EXERCISE SET:
1. List every transition style property named in the passage on transition style properties that follows, giving only the property names.
2. Decide whether each statement agrees with the passage on transition style properties below. Answer yes or no, and quote the deciding words from that passage.
(a) The transitionTimingFunction property has the type StyleList<EasingFunction>.
(b) EasingFunction is a class.
(c) The transitionDelay property sets the durations of the transitions on a visual element.
3. Go on with the passage on transition style properties shown below, beginning after its last sentence.

PASSAGE SHOWN:
┏━━

You can use implicit conversions to simplify the above code as follows:

//Given a VisualElement named "element"...
element.style.transitionDuration = new List<TimeValue> { 2, new (500, TimeUnit.Millisecond) };

IStyle.transitionTimingFunction

The IStyle.transitionTimingFunction property sets the easing functions for the transitions on a visual element.

The transitionTimingFunction property is of type StyleList<EasingFunction>. EasingFunction is a struct that you can construct from an EasingMode enum.

Example

//Create a list that contains the Linear easing function, and use it to set transitionTimingFunction.
List<EasingFunction> easingFunctions = new List<EasingFunction>();
easingFunctions.Add(new EasingFunction(EasingMode.Linear));
//Given a VisualElement named "element"...
element.style.transitionTimingFunction = new StyleList<EasingFunction>(easingFunctions);

You can use implicit conversions to simplify the above code as follows:

//Given a VisualElement named "element"...
element.style.transitionTimingFunction = new List<EasingFunction> { EasingMode.Linear };

IStyle.transitionDelay

The IStyle.transitionDelay property sets the delays for the transitions on a visual element.

┗━━

SUPPLIED RECORDS:

┏━━

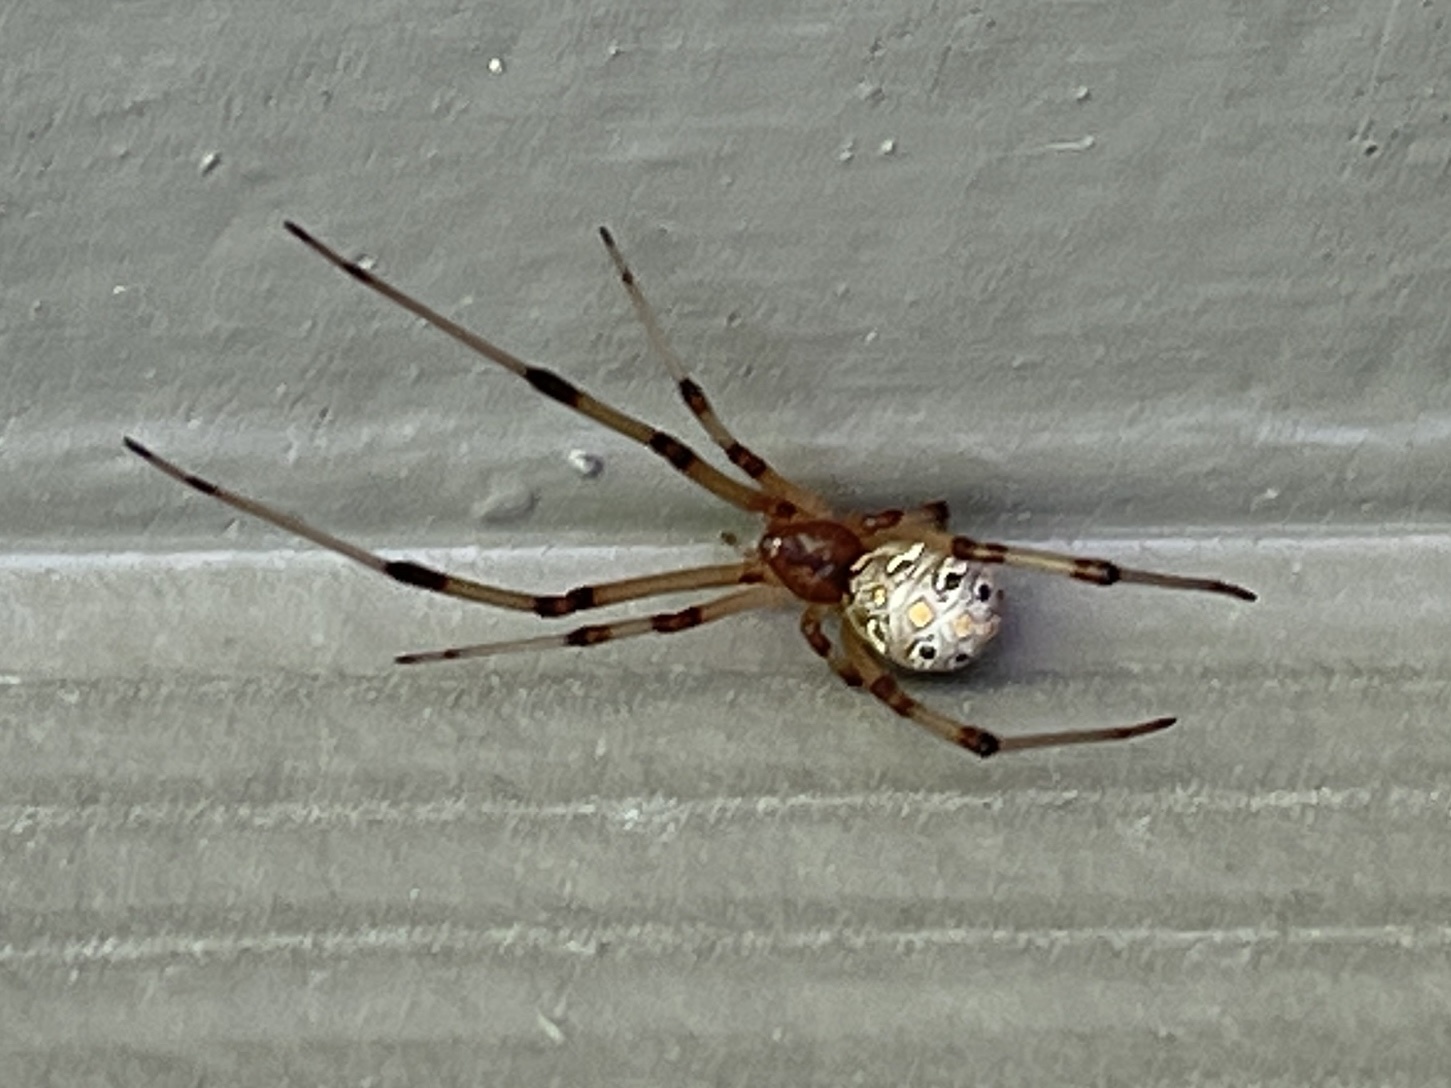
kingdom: Animalia
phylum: Arthropoda
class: Arachnida
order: Araneae
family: Theridiidae
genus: Latrodectus
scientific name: Latrodectus geometricus
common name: Brown widow spider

┗━━

ANSWER SECTION:
1. transitionDuration, transitionTimingFunction, transitionDelay

2.
(a) Yes: "The transitionTimingFunction property is of type StyleList<EasingFunction>."
(b) No: "EasingFunction is a struct that you can construct from an EasingMode enum."
(c) No: "The IStyle.transitionDelay property sets the delays for the transitions on a visual element."

3.
The transitionDelay property is of type StyleList<TimeValue>. TimeValue is a struct that you can construct from a number and a TimeUnit enum. StyleList is a struct you can construct from a list of TimeValues.

Example

//Create a list that contains delays 0.5s and 200ms, and use it to set transitionDelay.
List<TimeValue> delays = new List<TimeValue>();
delays.Add(new TimeValue(0.5f, TimeUnit.Second));
delays.Add(new TimeValue(200f, TimeUnit.Millisecond));
//Given a VisualElement named "element"...
element.style.transitionDuration = new StyleList<TimeValue>(delays);

You can use implicit conversions to simplify the above code as follows:

//Given a VisualElement named "element"...
element.style.transitionDelay = new List<TimeValue> { 0.5f, new(200, TimeUnit.Millisecond) };

More examples

This section includes examples that apply transitions on multiple properties.

Example 1: This example applies transitions on the scale and transform-origin properties:

  • The first transition is on the scale property. It has a duration of 4s, a delay of 0s, and the ease-in-sine easing function.
  • The second transition is on the transform-origin property. It has a duration of 3s, a delay of 600ms, and the ease-out-elastic easing function.
.classA {
    transition-property: scale, transform-origin;
    transition-duration: 4s, 3s;
    transition-delay: 0s, 600ms;
    transition-timing-function: ease-in-sine, ease-out-elastic;
}

Example 2: In this example, the later transitions override earlier transitions, including transitions with the all keyword:

  • The first transition is on all properties. It applies a duration of 500 milliseconds, a delay of zero seconds, and the linear easing function.
  • The second transition is on the translate property. It overrides the transition with a duration of 1s, a delay of 1s, and the ease-in easing function. All other properties still have a duration of 500ms, a delay of 0s, and the linear easing function.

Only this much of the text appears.